CompSci 261, Spring 2017, Homework 3

  1. Suppose that you are implementing depth-first search, and need a set data structure to keep track of the set of vertices that your search has already visited. Your graph has $n$ vertices, each of which has an id number in the range from $0$ to $k$ (for some $k>n$).

    1. If you implemented the set as a bitvector, with bit positions indexed by the id numbers of the vertices, how many bits of memory would you need, as a function of $k$ and $n$? Do not use $O$-notation.

      Solution: $k+1$
    2. If you implemented the set as a linear-probing hash table, with each table cell stored as a 32-bit word and with load factor $\alpha=1/2$, how many bits of memory would you need? (Just count the number of bits in the table itself, not any other structures such as the hash function.)

      Solution: $64n$ (assuming a hash table with 32-bit keys only, not key-value pairs)
    3. How large would $k$ have to be (as a function of $n$) in order to make the bitvector use more space than the hash table?

      Solution: $64n$. (However, this solution is only valid for $n\le 2^{26}$, as otherwise the hash table could not be implemented to use only 32 bits per table cell as the problem states.)
  2. This question concerns tabulation hashing, with the following parameters: the hash function $h(x)$ maps 32-bit keys to 16-bit hash values by breaking each key into four 8-bit bytes, using each byte as the index into four tables of 16-bit random numbers, and returning the bitwise exclusive or of the four numbers found in this table.

    1. List four different hexadecimal numbers $a$, $b$, $c$, and $d$ such that the bitwise exclusive or of their hash values obeys the equation $h(a)\oplus h(b)\oplus h(c)\oplus h(d)=0$, no matter what numbers are used to fill the tables of random numbers.
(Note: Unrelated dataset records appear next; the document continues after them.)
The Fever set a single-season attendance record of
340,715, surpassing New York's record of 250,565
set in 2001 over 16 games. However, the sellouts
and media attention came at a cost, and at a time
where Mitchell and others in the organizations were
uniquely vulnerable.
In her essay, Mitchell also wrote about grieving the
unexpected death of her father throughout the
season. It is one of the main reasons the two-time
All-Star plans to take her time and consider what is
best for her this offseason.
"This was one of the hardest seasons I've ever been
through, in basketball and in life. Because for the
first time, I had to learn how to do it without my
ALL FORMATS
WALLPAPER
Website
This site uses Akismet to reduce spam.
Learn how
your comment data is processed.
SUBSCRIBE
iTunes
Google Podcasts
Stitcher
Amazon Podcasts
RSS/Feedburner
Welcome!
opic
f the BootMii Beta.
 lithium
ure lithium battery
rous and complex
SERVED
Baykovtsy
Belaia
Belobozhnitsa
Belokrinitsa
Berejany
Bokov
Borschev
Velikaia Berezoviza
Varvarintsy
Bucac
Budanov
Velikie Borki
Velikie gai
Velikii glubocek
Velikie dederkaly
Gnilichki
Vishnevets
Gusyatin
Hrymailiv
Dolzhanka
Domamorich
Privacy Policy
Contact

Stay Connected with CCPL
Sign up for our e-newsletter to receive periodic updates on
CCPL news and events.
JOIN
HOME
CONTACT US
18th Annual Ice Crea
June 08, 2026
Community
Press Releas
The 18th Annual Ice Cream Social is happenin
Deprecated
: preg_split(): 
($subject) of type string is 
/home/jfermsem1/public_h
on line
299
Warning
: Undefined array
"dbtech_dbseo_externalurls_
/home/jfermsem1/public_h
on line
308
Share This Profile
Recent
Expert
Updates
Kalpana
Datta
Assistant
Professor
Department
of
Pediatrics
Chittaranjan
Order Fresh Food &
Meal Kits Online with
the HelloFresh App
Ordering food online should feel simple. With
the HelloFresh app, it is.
Write each number as an eight-digit value in hexadecimal; for instance the hexadecimal number 00ff00ff has all bits equal to zero in its first and third bytes, and all bits equal to one in its second and fourth bytes.

      Solution: 00000000, 000000ff, 00ff0000, 00ff00ff (or any other four values chosen by fixing constant values for two of the bytes and combining two different values for each of the other two bytes, in all four possible ways).
    2. If $h$ were a random function (rather than being computed by tabulation hashing) what would be the probability that the same equation would be true for your four numbers?

      Solution: $1/2^{16}$. The exclusive or of four uniformly-random 16-bit values is another uniformly-random 16-bit value, which has probability only $1/2^{16}$ of being zero.
  3. For a Bloom filter that stores $n$ elements, mapping each of them to exactly three positions (chosen uniformly at random, with replacement) in a table of $b$ bits, write an exact formula for the expected number of nonzero bits in the table. What is the numerical value of your formula when $n=1000$ and $b=6000$?

    (Hint: First determine a formula for the probability that a single cell is zero, and subtract it from one to get the probability that a single cell is nonzero. The expected number of nonzeros is $b$ times the probability that a single cell is nonzero.)

    Solution: The probability that any one cell is zero is $(1-1/b)^{3n}$. Therefore, the expected number of nonzero cells is the number of cells times one minus this probability: $$b\left(1-\left(1-\frac{1}{b}\right)^{3n}\right).$$ Plugging in $n=1000$ and $b=6000$ gives an expected number of approximately $2361$ nonzero bits. The homework didn't ask for the next calculation, but with this many nonzeros, the false positive rate would be $$\left(\frac{2361}{6000}\right)^3 \approx 6.1\%.$$
  4. Suppose we are using hash chaining for a collection of $2^{16}$ keys, each of which is a 32-bit integer, with a table whose length is also $2^{16}$ (so the load factor is $\alpha=1$). In class we saw that this will work, with constant expected time per operation, as long as the hash function is $2$-independent, and that a $2$-independent hash function $h$ can be constructed by finding a large prime $p$ (larger than $2^{32}$), choosing two random numbers $a$ and $b$ mod $p$, and returning $h(x)=((ax+b)\bmod p)\bmod 2^{16}$ as the hash value. Suppose we try to simplify this by leaving out the large prime and instead returning $h(x)=(ax+b)\mod 2^{16}$ as the hash value, where $a$ and $b$ are again chosen randomly. Describe a set of keys that will cause this simplified hash function to fail (take significantly more than constant time per operation).

    Solution: Choose keys that are all multiples of $2^{16}$, so they all hash to cell $b$.